>> start Supplied text
Dear Ethics Committee:

I represent a client in a litigated matter. Circumstances have developed that make it necessary for me to file a motion to withdraw from the case. Are there limitations on the things I may say in my motion to withdraw?

Yes. You must consider your obligation to maintain client confidences under Rule 1.6 and to take reasonably practicable steps to protect the client’s interests under Rule 1.16(d). This requires careful consideration of the circumstances requiring withdrawal, the status of the litigation, applicable court rules, and other factors.

 

This is the second in a series of corners regarding ethical considerations when withdrawing from representation. The first corner provided an overview of Rule 1.16 and withdrawal for non-payment and/or failure to communicate.  This corner addresses some ethical issues in drafting motions to withdraw.

When withdrawing from representation, care must be taken to avoid material adverse effect on the client’s interests.  Rule 1.16(d). This means the attorney must not unnecessarily reveal information relating to the representation.  Rule 1.6(b) (“lawyer may reveal [confidential] information to the extent the lawyer reasonably believes necessary” to accomplish one of the purposes listed in the Rule).
>> end Supplied text
# [Instructions]
(1) Revise the ethics column from the words containing "I represent a" through "motions to withdraw.", writing that part out again with "litigated matter" changed to "pending lawsuit".
(2) According to the ethics column, which rule requires a lawyer to take reasonably practicable steps to protect the client's interests?
>> start Provided material
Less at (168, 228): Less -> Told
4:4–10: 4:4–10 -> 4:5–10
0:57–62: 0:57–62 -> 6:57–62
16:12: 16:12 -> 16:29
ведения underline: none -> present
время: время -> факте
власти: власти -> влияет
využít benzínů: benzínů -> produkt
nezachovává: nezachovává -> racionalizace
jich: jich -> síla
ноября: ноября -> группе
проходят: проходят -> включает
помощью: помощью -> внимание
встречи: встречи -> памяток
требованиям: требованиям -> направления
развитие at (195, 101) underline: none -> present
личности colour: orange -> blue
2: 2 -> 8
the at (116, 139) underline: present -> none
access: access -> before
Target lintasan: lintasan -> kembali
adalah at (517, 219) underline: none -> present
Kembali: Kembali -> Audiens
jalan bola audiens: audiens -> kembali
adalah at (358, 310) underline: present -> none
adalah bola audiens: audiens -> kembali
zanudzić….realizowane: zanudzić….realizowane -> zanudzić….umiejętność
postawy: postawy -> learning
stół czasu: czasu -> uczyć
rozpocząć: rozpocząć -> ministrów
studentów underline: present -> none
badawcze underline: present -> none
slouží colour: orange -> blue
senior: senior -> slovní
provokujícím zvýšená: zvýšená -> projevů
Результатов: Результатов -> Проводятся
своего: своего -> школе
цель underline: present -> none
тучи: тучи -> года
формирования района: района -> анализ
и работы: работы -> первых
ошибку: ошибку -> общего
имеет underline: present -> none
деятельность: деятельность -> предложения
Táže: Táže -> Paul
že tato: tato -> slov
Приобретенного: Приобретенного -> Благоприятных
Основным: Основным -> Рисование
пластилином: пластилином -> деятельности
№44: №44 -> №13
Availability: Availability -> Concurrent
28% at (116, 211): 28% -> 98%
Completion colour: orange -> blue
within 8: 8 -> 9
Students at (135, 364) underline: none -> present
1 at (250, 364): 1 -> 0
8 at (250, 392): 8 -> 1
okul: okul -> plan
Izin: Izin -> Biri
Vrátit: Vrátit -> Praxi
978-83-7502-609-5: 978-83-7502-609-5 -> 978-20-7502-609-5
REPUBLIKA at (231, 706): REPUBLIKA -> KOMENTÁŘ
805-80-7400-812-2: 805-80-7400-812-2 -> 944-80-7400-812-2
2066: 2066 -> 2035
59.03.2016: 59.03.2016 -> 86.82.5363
>> end Provided material
# [List of solutions]
(1)
I represent a client in a pending lawsuit. Circumstances have developed that make it necessary for me to file a motion to withdraw from the case. Are there limitations on the things I may say in my motion to withdraw?

Yes. You must consider your obligation to maintain client confidences under Rule 1.6 and to take reasonably practicable steps to protect the client’s interests under Rule 1.16(d). This requires careful consideration of the circumstances requiring withdrawal, the status of the litigation, applicable court rules, and other factors.

 

This is the second in a series of corners regarding ethical considerations when withdrawing from representation. The first corner provided an overview of Rule 1.16 and withdrawal for non-payment and/or failure to communicate.  This corner addresses some ethical issues in drafting motions to withdraw.

(2) Rule 1.16(d).